Saat Kinerja Buruk Diterpa Kritik Tajam
Penunjukan Patrick Kluivert sebagai pelatih timnas oleh PSSI Januari lalu, didasarkan pada ekspektasi tinggi piala dunia. Kluivert yang berasal dari Belanda diharapkan dapat membangun kemistri dan komunikasi yang lebih baik lagi mengingat sebagian besar pemain timnas berdarah Belanda.
Namun, hasilnya kita sudah rasakan sangat mengecewakan. Kinerja Kluivert beserta tim menunjukkan rapor merah: kegagalan parah di Putaran 4 kualifikasi, mengubur mimpiIndonesia ke piala dunia.
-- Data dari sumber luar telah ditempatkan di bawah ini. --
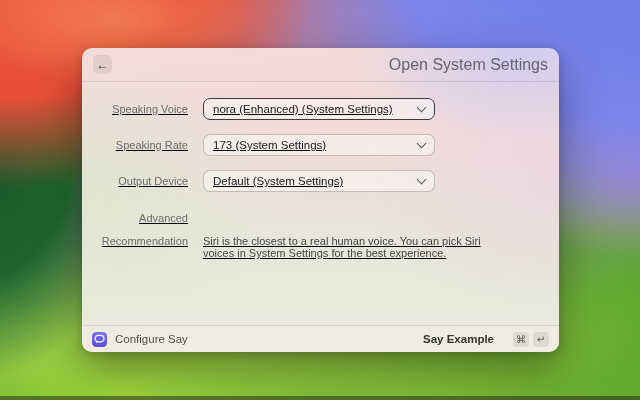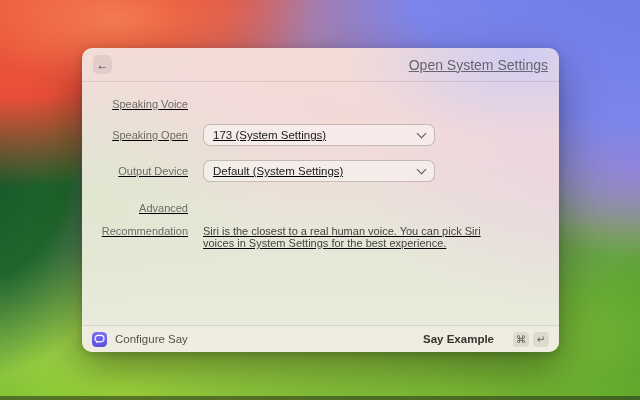--- a/index.html
+++ b/index.html
@@ -37,7 +37,7 @@
   .back-btn{width:19px;height:19px;border:none;border-radius:5px;background:rgba(0,0,0,.07);
     display:flex;align-items:center;justify-content:center;cursor:pointer;padding:0;
     color:#38383c;font-size:12px;font-weight:bold;font-family:inherit;}
-  .settings-link{font-size:14px;color:#66646e;text-decoration:underline;cursor:pointer;}
+  .settings-link{font-size:16px;color:#66646e;cursor:pointer;}
 
   
   .content{padding-top:16px;text-decoration:underline;}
Kritik terhadap kinerja teknis Kluivert diarahkan pada kegagalan taktis: racikan formasi ala Kluivert gagal menunjukkan performa tim yang dihuni pemain-pemain kelas eropa. Saat melawan Jepang dan Australia pada P-3 lalu, timnas kalah telak, kebobolan 11 gol dan hanya memasukkan 1 gol saja. Hanya mampu menang 1-0 saat lawan Bahrain dan China.
Regresi performa, secara keseluruhan, timnas dihuni materi pemain yang bisa bersaing di Asia, sebagaimana ditunjukkan era STY, disegani banyak tim, sehingga mampu lolos P-3 yang sangat tidak diprediksi sebelumnya oleh banyak kalangan.
Kluivert sejatinya tinggal meneruskan kerangka tim yang sudah baik, apalagi ditambah kekuatan tambahan, namun apa dinyana timnas seolah mengalami kemunduran fondasi yang telah dibangun STY, kinerja Kluivert yang dijanjikan malah berakhir cukup menyakitkan.
Etika dan Kegagalan Moral Figur Kepemimpinan
Dalam kajian normatif, profesionalisme kepemimpinan tidak hanya diukur dari kompetensi teknis, tetapi juga dari integritas moral, etika, dan kemampuan membangun ikatan emosional (engagement) dengan stakeholder lain (publik/suporter). Figur kepemimpinan Kluivert menunjukkan beberapa sikap yang dinilai publik dan pengamat sebagai kegagalan etika.
Kritik etika komunikasi (engagement): kepemimpinan ini menjadi kritikan saat attitude yang dingin dan low engagement tidak bersinergi dengan ekosistem sepak bola indonesia, kehilangan ikatan batin dan tanggung jawab profesional menyeluruh.
Sikap pasrah dan defensif, saat sebuah kegagaln dialami, respons kepemimpinan cenderung defensif. Meskipun ini realistis, namun ini tidak menunjukkan nilai kepemimpinan yang bertanggungjawab.